## [Arbeitsauftrag]
Beantworten Sie anhand des Textauszugs folgende Fragen:
1. Wer befördert den Kinderwagen ins Haus?
2. Worüber möchte sich die Frau mit der Handtasche erkundigen?
3. Warum ist laut Frau Büser kein Mineralwasser im Haus?

## [Textauszug]

┏━━

Antonia hat den Kinderwagen dann alleine ins Haus befördert, während die Behandtaschte ihr anderes Kind bewältigte: „Los, Lena-Clarissa, das schaffst Du, noch ein Stüfchen, ja, Mami weiß, daß die ganz arg steil sind, komm, das schaffst Du, nur noch das andere Füßchen, jetzt bist Du aber müde, nicht wahr?“

Sie wolle sich mal wegen einer Bestattungsvorsorge erkundigen, ihr Herr Vater sei jetzt doch schon so ein bißchen vergesslich und da ja alle alten Leute irgendwann dement würden, sei es an der Zeit, sich um alles zu kümmern, bevor der noch auf die Idee kommt, selbst irgendwas abzuschließen, was nicht nach ihren Wünschen sei. Jau!

„Wasser? Haben Sie bitte mal Wasser für mich?“

„Aber sicher doch“, sage ich, fest davon überzeugt, daß wir immer Mineralwasser im Haus haben, doch Frau Büser belehrt mich eines Besseren: „Manni ist unterwegs und holt neues Wasser, das ist nämlich alle. Wir haben aber Limo, Cola, Kaffee, Tee, Milch…“

„Wie bitte?“ läßt sich die Amazone vernehmen, die deshalb zur Amazone wurde, weil der Gurt ihrer schräg gespannten Handtasche nun eine ihrer Brüste plattdrückt: „Sie bieten mir allen Ernstes diese total überzuckerten Industrieprodukte an?“

„Und Milch“, sagt die Büser.

„Ist vom Tier“, sagt die Amazone angewidert und zieht den Taschengurt gerade, woraufhin die Brust wieder an Ort und Stelle bammelt, sich jedoch ihr Polohemd an der Schulter so verschiebt, daß einerseits an der Schulter eine Ausbeulung entsteht, die sie wie Quasimodo aussehen lässt und andererseits das nunmehr untenherum fehlende Textil den Bauch bis zum Nabel freilegt.

┗━━

## [Datenabschnitt]
┏━━

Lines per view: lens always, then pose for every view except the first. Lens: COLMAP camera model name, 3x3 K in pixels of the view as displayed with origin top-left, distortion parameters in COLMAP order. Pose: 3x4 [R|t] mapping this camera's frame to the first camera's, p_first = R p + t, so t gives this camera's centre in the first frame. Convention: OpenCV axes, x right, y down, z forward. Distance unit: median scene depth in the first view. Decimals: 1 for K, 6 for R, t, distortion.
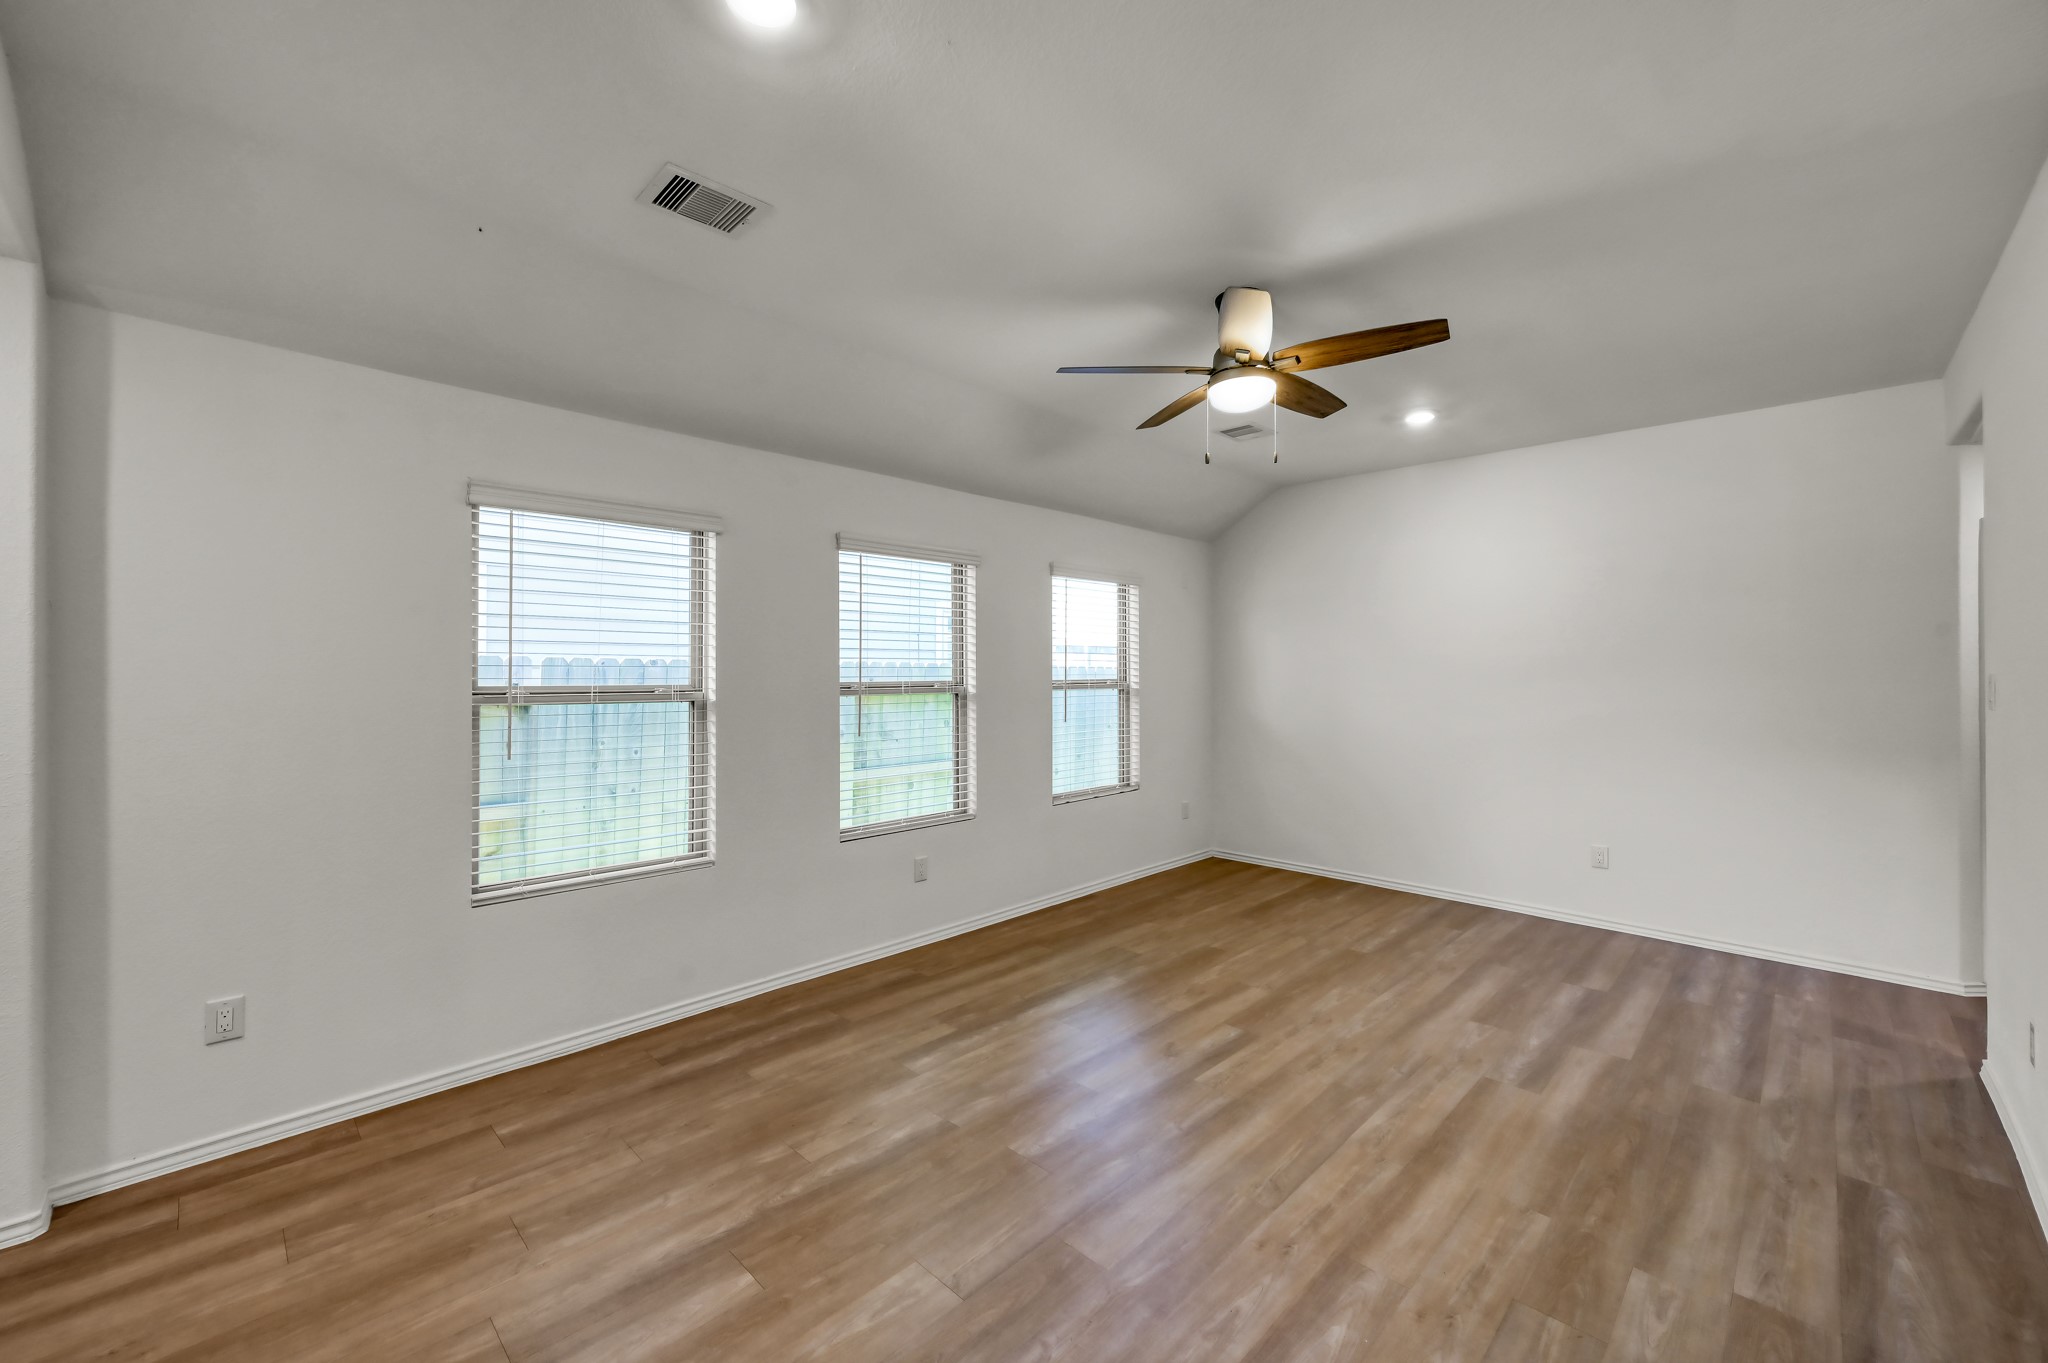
lens RADIAL K [[808.4, 0, 1022.0], [0, 808.4, 674.5], [0, 0, 1]] dist [0.000147, -0.000280]
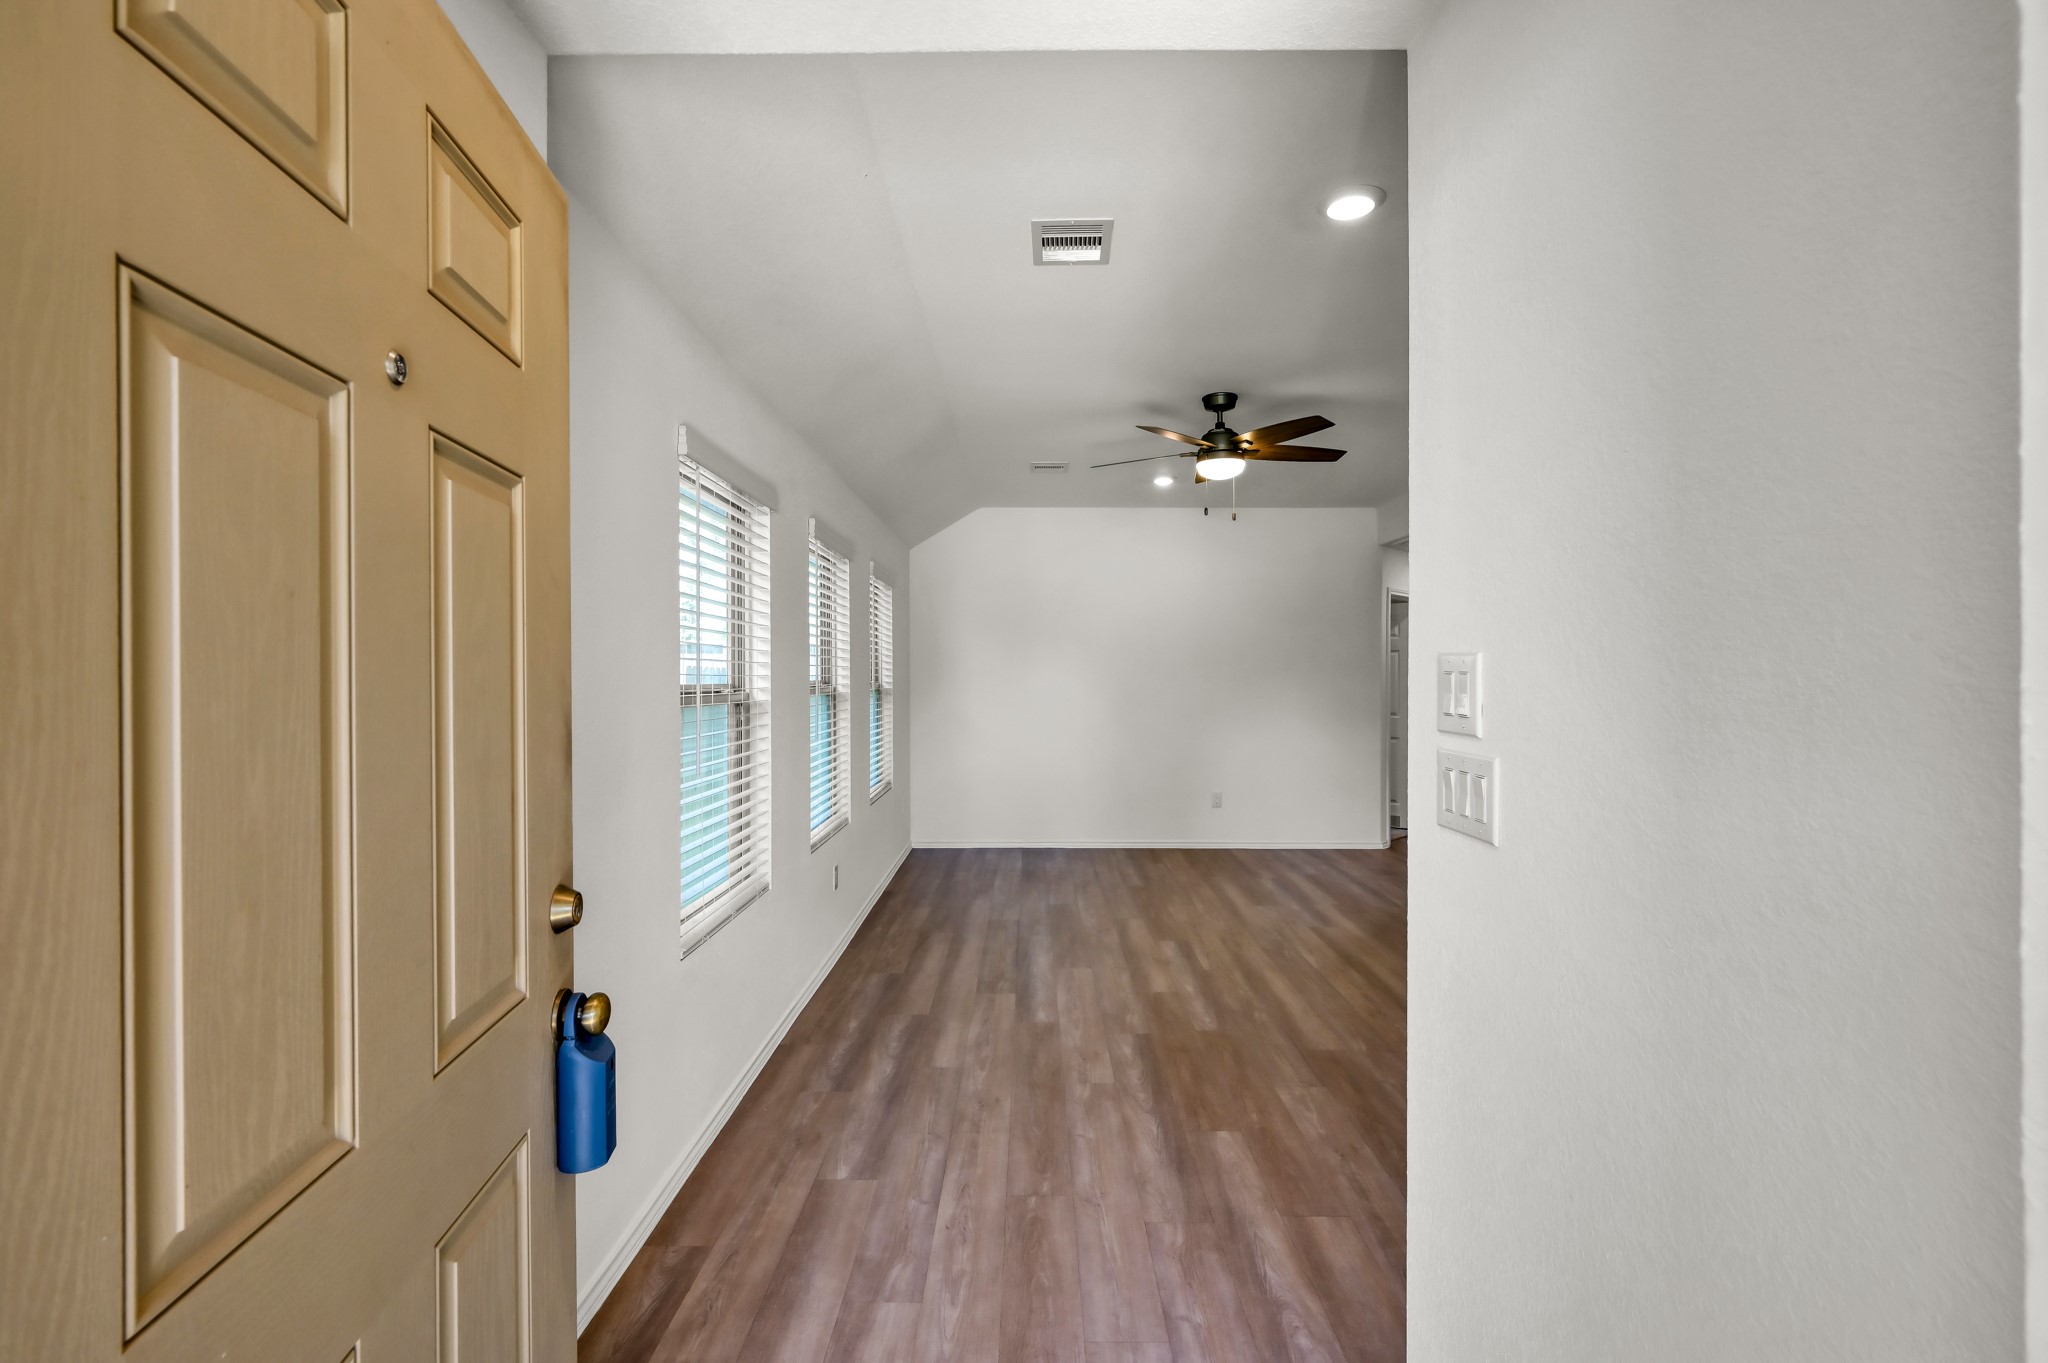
lens RADIAL K [[894.9, 0, 1024.0], [0, 894.9, 681.5], [0, 0, 1]] dist [-0.002165, -0.000113]
pose [[0.721792, -0.006382, 0.692081, -1.173427], [0.002133, 0.999973, 0.006997, 0.002216], [-0.692107, -0.003574, 0.721786, 0.132449]]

┗━━

## [Lösung]
1. Antonia befördert den Kinderwagen alleine ins Haus.
2. Sie möchte sich wegen einer Bestattungsvorsorge erkundigen.
3. Das Wasser ist alle, und Manni ist unterwegs, um neues zu holen.